By Kelly Schmitz, Angela White, Emily Krause & Will Kamps
Online college courses have become scarce after a year of mostly virtual schooling due to COVID-19.
When registering for fall classes, some University of Wisconsin – Green Bay students noticed that fewer online courses were offered for the fall 2021 semester than in the years prior to the COVID-19 pandemic. Many students were confused about the reasoning behind this, and consequently, it raises the question of whether students prefer to take online courses or in-person classes. Another question soon arises – what do professors prefer as well?
Some professors noted that the reason there could be fewer online classes offered was because of how many technical difficulties arose during the completely virtual 2020 school year. “We had approximately one week in 2020 (spring break) to convert all content to virtual formats. That was really challenging!” UWGB Communication Professor, Danielle Bina said. “Overall, I’d say the lack of a rich communication environment is the toughest part. The best adjustments there include using as many synchronous tech tools as possible, such as MS Teams or Zoom,” Bina noted. Offering an online counterpart to a traditional in-person class setting adds a multitude of additional tasks for professors, possibly resulting in more personnel being needed to have each option offered.
Kelly Schmitz, Angela White, Emily Krause, and Will Kamps, UWGB students, conducted a survey using Qualtrics to examine students’ opinions of the class format. The survey results indicated that some students struggled during the 2020 school year. From technical difficulties to not all assign being added to the Canvas calendar, juggling online classes proved to add another layer of difficulty to the already challenging workload. Although many classes were offered in an asynchronous style, each course’s content was date-locked, making courses not-so-asynchronous.
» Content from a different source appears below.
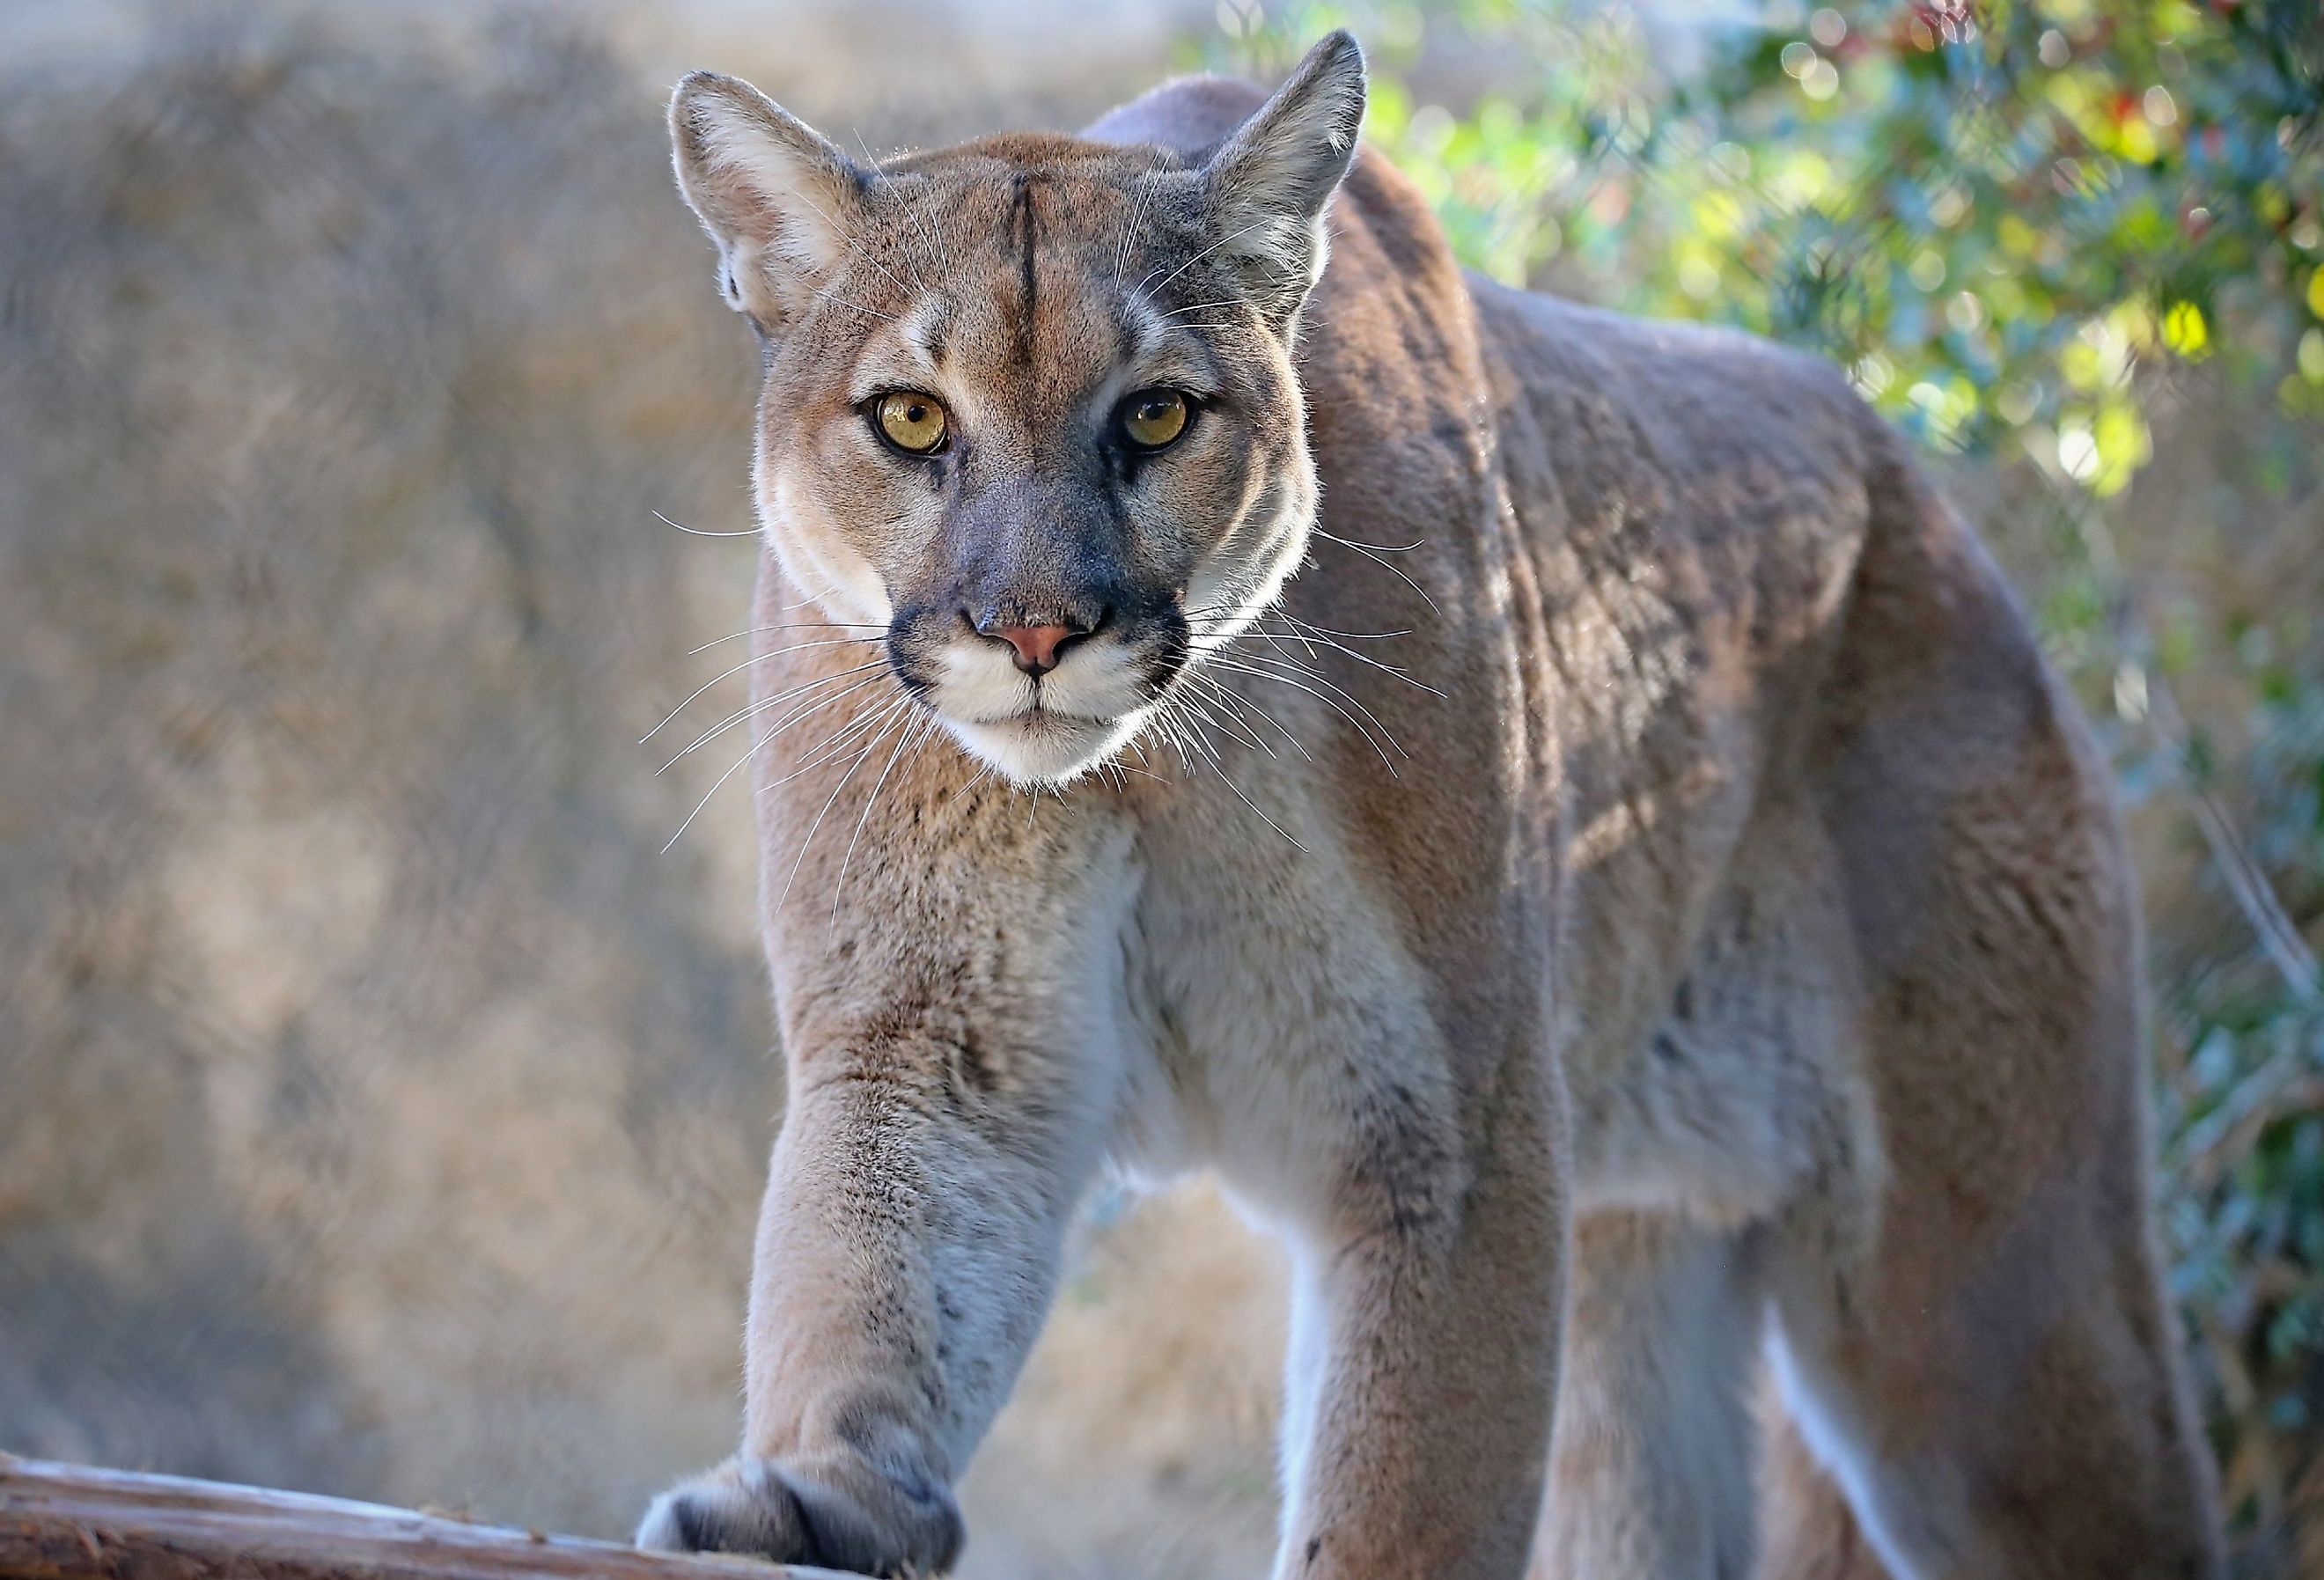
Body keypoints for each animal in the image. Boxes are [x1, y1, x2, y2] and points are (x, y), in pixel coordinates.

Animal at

Students also mentioned that while online courses proved their difficulties, there were many prominent benefits. Accessibility was one of the most commented on, being that students could access any course, anywhere, at any time. This was incredibly convenient for those who work or have busy schedules. If students wanted to take a quiz, they could do just that, rather than studying the course material and waiting for class to begin.
An additional benefit to online courses is a students can do everything from the comfort of their own home and offer a more “in their element” feel to course work. This aspect was also beneficial to those students who felt uncomfortable meeting in person for classes. Finally, because most online coursework involves heavy discussion, students have the opportunity to improve their English and overall grammar skills instead of highlighting each in a once or twice-a-semester paper.
J.T. Mertens, a senior at UWGB, is currently attending in-person classes. Mertens said, “It’s hard to determine which I liked better. Both are good in their own ways.” Mertens added, “I enjoyed the open-ended nature and flexibility of online courses.”
Mertens said, “It was pretty much the same in terms of accessing the material. My professors published lectures and slides that allowed me to take notes, follow along, and revisit information I may have missed. A major difference is the lack of personal connection to my classmates, all the people I hung out with I already knew from growing up or my freshman year in person.”
The overall consensus was that online courses worked for their purpose during COVID-19, but a good mix of in-person lectures with online homework turn-in seems to be the best option for professors and students alike.